■ **DATASET RECORDS**
════════════════════

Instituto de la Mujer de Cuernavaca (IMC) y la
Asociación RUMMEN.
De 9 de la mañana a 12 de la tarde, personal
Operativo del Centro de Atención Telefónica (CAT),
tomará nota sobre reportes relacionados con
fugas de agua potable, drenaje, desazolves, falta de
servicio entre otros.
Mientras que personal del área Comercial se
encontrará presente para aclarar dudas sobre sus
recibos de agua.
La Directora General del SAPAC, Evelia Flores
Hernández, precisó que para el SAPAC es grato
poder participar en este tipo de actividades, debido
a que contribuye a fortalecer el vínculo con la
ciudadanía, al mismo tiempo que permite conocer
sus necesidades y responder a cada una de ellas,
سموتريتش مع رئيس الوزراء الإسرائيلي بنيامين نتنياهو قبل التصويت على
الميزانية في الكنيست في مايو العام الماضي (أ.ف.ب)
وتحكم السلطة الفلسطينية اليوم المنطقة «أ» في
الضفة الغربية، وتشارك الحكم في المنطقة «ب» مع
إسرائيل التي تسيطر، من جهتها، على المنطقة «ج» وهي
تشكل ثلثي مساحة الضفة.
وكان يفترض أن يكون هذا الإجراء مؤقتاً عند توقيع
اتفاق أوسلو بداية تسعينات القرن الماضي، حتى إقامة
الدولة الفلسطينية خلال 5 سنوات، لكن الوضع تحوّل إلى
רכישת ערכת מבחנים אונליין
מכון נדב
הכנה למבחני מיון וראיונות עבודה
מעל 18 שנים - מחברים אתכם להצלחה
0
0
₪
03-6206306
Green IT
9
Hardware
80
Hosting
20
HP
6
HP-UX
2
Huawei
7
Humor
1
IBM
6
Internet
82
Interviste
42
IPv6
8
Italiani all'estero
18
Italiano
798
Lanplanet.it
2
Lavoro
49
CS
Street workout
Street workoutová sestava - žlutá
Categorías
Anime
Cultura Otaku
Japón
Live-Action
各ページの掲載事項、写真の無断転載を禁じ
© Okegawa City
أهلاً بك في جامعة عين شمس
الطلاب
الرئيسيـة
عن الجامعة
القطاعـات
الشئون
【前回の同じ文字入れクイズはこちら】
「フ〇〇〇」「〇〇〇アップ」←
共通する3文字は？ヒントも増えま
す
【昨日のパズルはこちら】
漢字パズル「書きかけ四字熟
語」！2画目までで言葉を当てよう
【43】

════════════════════

■ **EXERCISE OBJECTIVE**
Extract the text from all of the lines above and reproduce it word for word, with nothing changed, added, or left out.

■ **OUTPUT OF THE TASK**
Instituto de la Mujer de Cuernavaca (IMC) y la
Asociación RUMMEN.
De 9 de la mañana a 12 de la tarde, personal
Operativo del Centro de Atención Telefónica (CAT),
tomará nota sobre reportes relacionados con
fugas de agua potable, drenaje, desazolves, falta de
servicio entre otros.
Mientras que personal del área Comercial se
encontrará presente para aclarar dudas sobre sus
recibos de agua.
La Directora General del SAPAC, Evelia Flores
Hernández, precisó que para el SAPAC es grato
poder participar en este tipo de actividades, debido
a que contribuye a fortalecer el vínculo con la
ciudadanía, al mismo tiempo que permite conocer
sus necesidades y responder a cada una de ellas,
سموتريتش مع رئيس الوزراء الإسرائيلي بنيامين نتنياهو قبل التصويت على
الميزانية في الكنيست في مايو العام الماضي (أ.ف.ب)
وتحكم السلطة الفلسطينية اليوم المنطقة «أ» في
الضفة الغربية، وتشارك الحكم في المنطقة «ب» مع
إسرائيل التي تسيطر، من جهتها، على المنطقة «ج» وهي
تشكل ثلثي مساحة الضفة.
وكان يفترض أن يكون هذا الإجراء مؤقتاً عند توقيع
اتفاق أوسلو بداية تسعينات القرن الماضي، حتى إقامة
الدولة الفلسطينية خلال 5 سنوات، لكن الوضع تحوّل إلى
רכישת ערכת מבחנים אונליין
מכון נדב
הכנה למבחני מיון וראיונות עבודה
מעל 18 שנים - מחברים אתכם להצלחה
0
0
₪
03-6206306
Green IT
9
Hardware
80
Hosting
20
HP
6
HP-UX
2
Huawei
7
Humor
1
IBM
6
Internet
82
Interviste
42
IPv6
8
Italiani all'estero
18
Italiano
798
Lanplanet.it
2
Lavoro
49
CS
Street workout
Street workoutová sestava - žlutá
Categorías
Anime
Cultura Otaku
Japón
Live-Action
各ページの掲載事項、写真の無断転載を禁じ
© Okegawa City
أهلاً بك في جامعة عين شمس
الطلاب
الرئيسيـة
عن الجامعة
القطاعـات
الشئون
【前回の同じ文字入れクイズはこちら】
「フ〇〇〇」「〇〇〇アップ」←
共通する3文字は？ヒントも増えま
す
【昨日のパズルはこちら】
漢字パズル「書きかけ四字熟
語」！2画目までで言葉を当てよう
【43】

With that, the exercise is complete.